COMPLETA LO SIGUIENTE —
a: Cambia "filósofa" por "pensadora" y vuelve a escribir todo lo que va desde "El presente es" hasta "estudiar: El capitalismo." en el fragmento sobre el trabajo enajenado.
b: Prosigue el fragmento sobre el trabajo enajenado a partir de su última frase.

El presente es un fragmento del
libro “Marxismo y libertad” de la filósofa Raya Dunayevskaya, donde se detiene
a analizar el tomo I de El Capital para separar apariencia y esencia del
fenómeno a estudiar: El capitalismo.
La revolución industrial, el
progreso de la ciencia natural y el avance tecnológico general revolucionaron
tanto el modo de producción que finalmente surgió un fundamento real para la
libertad, sin embargo, con la división del trabajo –de la cual lo más
monstruoso es la división entre el trabajo intelectual y el manual– surgieron
las sociedades de clases. La separación del trabajo físico e intelectual
interfiere en el desarrollo pleno del hombre. El trabajo en las sociedades de
clases –ya sean esclavistas, feudales o capitalistas– no significa ya el
desarrollo libre de la energía física e intelectual del hombre, sino que es
bajo el capitalismo que ha alcanzado su aspecto más enajenado, donde no sólo el
producto del trabajo está enajenado del obrero, sino que lo está también el
propio acto de producción. Además, ya ha dejado de ser “la primera necesidad de
la vida” para convertirse en un simple medio de vida. El trabajo se ha
convertido en algo penoso que el hombre debe realizar para ganarse la vida, y
no un modo de actividad en la que desarrolle sus potencialidades físicas y
mentales, pues ya no se interesa en el desarrollo de las fuerzas productivas y,
de hecho, las fuerzas productivas parecen desarrollarse independientemente de
él. El trabajo se ha transformado en un medio para crear riqueza y “ya no se
desarrolla junto con el individuo hacia un destino particular”

FILAS DE DATOS —

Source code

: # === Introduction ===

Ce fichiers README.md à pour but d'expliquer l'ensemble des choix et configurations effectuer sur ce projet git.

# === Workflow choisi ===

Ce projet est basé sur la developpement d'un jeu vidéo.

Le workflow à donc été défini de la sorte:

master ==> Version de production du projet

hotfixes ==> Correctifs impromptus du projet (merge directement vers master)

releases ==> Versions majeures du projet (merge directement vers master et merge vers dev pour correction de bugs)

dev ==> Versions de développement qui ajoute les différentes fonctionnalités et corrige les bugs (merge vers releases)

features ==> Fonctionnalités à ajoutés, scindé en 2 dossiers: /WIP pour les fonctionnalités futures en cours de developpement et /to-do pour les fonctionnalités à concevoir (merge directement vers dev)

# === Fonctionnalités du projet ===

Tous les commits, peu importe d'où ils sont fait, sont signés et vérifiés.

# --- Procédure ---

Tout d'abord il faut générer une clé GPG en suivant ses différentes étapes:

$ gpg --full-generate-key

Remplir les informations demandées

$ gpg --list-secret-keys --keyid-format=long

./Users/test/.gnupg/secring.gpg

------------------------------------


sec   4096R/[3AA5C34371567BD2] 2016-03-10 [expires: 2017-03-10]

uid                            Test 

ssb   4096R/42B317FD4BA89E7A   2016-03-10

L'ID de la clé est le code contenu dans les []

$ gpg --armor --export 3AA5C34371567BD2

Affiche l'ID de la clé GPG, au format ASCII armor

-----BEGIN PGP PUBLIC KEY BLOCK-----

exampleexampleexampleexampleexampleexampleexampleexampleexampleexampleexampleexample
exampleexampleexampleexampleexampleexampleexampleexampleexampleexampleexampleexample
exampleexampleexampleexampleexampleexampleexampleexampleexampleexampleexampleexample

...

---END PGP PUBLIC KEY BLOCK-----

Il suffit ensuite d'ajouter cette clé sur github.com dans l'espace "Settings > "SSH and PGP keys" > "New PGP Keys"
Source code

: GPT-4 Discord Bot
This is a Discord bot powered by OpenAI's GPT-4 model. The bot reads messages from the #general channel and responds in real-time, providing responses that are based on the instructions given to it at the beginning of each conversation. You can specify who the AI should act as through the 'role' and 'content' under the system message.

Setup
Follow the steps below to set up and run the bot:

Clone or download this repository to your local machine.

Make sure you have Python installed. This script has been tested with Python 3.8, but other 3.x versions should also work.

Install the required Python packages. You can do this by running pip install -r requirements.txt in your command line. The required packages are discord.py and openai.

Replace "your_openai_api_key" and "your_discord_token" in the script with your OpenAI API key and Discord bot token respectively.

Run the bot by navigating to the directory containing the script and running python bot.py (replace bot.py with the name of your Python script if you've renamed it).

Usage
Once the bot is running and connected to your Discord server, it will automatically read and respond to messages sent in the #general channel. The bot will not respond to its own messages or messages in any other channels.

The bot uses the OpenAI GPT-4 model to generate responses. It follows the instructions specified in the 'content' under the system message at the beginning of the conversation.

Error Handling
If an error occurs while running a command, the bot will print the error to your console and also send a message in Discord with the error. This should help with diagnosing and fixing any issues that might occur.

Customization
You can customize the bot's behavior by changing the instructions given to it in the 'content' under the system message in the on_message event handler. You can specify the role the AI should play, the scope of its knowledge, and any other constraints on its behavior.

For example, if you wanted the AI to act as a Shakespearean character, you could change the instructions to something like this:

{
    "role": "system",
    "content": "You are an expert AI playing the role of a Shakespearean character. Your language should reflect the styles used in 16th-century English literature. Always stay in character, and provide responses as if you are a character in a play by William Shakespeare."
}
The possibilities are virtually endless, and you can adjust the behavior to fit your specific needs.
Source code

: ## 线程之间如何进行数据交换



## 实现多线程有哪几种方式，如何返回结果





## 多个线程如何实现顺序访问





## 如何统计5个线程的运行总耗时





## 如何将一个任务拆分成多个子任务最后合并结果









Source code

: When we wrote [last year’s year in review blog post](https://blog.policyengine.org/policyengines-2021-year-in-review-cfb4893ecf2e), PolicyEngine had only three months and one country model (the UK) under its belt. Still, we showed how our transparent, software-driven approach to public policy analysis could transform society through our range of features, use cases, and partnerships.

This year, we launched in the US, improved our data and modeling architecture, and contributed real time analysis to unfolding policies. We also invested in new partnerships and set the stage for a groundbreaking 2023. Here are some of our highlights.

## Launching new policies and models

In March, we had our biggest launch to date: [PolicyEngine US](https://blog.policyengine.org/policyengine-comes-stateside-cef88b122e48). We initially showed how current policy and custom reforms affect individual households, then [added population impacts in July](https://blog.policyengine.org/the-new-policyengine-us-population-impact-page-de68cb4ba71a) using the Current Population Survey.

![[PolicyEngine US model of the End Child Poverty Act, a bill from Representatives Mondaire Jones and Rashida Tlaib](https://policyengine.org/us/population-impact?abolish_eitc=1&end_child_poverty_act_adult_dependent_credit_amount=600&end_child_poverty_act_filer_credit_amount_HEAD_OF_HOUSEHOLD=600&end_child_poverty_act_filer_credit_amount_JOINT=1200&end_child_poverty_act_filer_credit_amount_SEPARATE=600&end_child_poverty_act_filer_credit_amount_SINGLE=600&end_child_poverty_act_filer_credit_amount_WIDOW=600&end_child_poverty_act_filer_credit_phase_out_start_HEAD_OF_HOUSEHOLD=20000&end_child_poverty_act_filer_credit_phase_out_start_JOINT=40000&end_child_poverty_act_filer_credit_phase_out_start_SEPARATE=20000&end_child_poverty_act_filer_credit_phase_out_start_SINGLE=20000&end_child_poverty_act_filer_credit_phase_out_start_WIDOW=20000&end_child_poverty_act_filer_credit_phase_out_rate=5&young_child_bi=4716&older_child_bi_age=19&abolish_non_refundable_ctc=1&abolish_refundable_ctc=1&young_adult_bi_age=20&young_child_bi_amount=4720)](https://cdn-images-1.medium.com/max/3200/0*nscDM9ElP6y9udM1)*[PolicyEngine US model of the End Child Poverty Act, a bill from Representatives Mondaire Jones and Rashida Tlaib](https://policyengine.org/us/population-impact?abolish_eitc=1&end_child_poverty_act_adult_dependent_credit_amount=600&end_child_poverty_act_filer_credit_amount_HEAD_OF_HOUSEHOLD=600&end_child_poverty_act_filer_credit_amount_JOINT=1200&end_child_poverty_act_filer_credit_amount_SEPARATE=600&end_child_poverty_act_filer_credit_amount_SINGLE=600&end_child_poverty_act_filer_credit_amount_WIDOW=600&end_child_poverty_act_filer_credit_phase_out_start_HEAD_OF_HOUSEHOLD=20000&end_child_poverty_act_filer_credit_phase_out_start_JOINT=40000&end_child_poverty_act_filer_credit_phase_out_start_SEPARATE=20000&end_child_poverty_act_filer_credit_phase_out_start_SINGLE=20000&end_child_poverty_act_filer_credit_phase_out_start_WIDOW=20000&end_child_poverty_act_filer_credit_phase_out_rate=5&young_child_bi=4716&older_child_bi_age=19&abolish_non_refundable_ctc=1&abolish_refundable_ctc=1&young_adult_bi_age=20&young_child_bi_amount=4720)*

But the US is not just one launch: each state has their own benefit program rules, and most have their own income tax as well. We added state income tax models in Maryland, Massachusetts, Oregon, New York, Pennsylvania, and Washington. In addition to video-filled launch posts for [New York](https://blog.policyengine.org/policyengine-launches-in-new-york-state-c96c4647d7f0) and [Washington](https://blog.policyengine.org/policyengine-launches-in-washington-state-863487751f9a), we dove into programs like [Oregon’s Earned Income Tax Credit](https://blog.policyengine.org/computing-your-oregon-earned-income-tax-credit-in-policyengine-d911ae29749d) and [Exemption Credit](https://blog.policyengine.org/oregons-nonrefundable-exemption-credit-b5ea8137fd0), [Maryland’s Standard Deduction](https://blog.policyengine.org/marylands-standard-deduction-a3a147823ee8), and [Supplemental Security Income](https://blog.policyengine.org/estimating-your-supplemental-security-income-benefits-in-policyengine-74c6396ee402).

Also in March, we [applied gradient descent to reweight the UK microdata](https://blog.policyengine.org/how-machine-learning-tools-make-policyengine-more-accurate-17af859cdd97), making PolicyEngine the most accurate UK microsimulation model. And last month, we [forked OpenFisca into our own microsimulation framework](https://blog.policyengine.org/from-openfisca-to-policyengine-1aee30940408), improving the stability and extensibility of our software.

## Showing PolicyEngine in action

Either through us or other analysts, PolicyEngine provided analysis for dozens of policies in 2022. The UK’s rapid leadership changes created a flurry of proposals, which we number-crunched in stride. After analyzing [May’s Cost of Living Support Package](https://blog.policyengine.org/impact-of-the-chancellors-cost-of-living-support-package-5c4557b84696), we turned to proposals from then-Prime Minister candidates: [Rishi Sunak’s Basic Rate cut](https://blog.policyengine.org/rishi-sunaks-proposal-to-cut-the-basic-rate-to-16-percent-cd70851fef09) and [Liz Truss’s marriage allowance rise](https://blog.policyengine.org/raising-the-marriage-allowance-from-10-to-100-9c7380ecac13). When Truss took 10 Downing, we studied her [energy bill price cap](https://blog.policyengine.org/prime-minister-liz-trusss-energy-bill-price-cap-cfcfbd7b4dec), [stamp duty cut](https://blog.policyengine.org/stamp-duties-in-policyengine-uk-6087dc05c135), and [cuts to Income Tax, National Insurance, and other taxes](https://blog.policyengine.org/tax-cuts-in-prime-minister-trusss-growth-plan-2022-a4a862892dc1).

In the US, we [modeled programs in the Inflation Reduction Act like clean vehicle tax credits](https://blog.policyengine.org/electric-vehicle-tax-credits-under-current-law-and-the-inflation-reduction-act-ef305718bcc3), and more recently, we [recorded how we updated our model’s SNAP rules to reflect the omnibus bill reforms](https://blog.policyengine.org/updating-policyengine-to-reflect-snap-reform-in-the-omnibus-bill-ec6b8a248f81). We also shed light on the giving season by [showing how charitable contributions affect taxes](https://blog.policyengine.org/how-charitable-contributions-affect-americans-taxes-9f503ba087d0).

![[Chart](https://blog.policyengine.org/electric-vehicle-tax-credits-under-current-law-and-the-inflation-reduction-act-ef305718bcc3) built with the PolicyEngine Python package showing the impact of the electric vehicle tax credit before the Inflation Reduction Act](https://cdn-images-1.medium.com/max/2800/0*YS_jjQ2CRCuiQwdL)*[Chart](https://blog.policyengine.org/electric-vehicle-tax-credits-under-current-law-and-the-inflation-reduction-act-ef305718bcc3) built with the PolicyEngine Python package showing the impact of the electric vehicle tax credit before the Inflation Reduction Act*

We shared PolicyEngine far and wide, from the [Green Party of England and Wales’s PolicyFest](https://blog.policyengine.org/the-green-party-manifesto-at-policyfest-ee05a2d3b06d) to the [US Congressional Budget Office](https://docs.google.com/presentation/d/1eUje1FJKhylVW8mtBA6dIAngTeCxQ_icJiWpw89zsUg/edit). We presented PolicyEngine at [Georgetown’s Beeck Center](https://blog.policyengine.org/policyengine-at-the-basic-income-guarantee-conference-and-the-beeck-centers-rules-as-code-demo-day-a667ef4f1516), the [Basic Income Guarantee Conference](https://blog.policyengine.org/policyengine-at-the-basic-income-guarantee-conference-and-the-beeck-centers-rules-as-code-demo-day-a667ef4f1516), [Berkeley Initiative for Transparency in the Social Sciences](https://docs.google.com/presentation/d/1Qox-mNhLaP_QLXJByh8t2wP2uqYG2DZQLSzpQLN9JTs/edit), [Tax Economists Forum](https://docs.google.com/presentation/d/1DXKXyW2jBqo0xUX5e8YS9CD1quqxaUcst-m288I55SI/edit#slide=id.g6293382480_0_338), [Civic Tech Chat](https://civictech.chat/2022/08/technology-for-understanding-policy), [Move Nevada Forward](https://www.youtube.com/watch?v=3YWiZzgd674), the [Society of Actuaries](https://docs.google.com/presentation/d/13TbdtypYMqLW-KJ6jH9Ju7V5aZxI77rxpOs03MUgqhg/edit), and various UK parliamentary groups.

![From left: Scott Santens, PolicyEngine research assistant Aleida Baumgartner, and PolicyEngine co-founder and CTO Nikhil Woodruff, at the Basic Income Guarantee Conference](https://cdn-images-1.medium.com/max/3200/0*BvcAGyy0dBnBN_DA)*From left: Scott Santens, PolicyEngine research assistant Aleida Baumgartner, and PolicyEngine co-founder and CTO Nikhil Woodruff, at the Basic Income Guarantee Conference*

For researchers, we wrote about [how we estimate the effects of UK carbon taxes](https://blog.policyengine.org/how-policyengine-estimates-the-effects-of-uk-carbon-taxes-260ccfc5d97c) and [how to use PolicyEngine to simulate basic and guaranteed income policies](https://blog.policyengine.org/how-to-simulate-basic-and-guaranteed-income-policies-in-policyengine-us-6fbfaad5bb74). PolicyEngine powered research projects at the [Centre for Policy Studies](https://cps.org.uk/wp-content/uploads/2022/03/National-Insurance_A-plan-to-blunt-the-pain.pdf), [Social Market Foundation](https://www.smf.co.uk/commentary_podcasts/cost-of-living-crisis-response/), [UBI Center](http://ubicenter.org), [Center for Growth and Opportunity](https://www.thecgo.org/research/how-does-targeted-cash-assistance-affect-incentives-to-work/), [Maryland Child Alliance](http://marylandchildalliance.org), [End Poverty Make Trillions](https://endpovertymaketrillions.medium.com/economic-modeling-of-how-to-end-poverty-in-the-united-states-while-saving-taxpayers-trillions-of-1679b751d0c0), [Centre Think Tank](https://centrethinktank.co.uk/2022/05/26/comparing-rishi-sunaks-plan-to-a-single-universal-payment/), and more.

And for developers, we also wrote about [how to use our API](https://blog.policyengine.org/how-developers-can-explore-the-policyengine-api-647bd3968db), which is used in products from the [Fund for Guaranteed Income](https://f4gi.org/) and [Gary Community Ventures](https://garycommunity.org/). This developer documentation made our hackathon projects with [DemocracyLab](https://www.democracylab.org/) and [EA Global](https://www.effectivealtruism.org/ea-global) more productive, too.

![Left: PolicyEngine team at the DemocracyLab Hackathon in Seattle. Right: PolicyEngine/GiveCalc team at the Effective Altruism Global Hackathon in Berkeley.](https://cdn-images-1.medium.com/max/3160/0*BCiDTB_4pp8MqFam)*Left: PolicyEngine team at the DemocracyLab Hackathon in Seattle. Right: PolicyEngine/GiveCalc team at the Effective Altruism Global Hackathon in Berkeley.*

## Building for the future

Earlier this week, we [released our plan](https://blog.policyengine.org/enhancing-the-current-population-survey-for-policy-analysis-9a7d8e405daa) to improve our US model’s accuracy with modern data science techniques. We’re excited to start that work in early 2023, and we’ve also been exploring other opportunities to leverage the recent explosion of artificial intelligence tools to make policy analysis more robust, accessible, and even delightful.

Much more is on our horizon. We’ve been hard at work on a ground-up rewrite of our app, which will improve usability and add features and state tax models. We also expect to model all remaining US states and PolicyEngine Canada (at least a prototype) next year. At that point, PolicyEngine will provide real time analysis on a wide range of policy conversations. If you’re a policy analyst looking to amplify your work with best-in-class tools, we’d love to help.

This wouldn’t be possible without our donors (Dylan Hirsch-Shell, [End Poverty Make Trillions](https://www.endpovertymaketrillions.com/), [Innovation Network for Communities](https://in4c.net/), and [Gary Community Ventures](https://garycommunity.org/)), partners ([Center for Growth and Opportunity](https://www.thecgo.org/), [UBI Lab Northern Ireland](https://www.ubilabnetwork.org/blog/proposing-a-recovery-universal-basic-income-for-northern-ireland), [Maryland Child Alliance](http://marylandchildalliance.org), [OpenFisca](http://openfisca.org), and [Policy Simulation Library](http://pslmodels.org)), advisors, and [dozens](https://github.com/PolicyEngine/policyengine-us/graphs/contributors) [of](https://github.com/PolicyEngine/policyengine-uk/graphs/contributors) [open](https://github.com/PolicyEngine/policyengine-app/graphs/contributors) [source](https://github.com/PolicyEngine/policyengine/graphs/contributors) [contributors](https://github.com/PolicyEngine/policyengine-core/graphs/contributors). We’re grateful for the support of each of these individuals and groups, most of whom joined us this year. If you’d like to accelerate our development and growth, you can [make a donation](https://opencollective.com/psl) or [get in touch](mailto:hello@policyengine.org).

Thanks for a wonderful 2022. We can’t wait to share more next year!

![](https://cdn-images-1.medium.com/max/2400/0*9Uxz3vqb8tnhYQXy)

RESPUESTAS DEL EJERCICIO —
a:
El presente es un fragmento del
libro “Marxismo y libertad” de la pensadora Raya Dunayevskaya, donde se detiene
a analizar el tomo I de El Capital para separar apariencia y esencia del
fenómeno a estudiar: El capitalismo.

b:
Lo nuevo en El Capital,
comparado tanto con las primeras obras donde Marx usa el término trabajo
enajenado y clama por “su abolición”, como con la Crítica donde “este ya
no se desarrolla junto con el individuo hacia un destino específico”, es que
ahora Marx va directamente al proceso mismo del trabajo. El análisis del
proceso de trabajo capitalista es la piedra angular de la teoría marxista y es
aquí donde vemos qué tipo de trabajo produce valor –el trabajo
abstracto– y cómo el trabajo individual concreto, con habilidades
específicas, se ve reducido por la disciplina del reloj de la fábrica a
ser simplemente el productor de una masa de trabajo rígida y abstracta.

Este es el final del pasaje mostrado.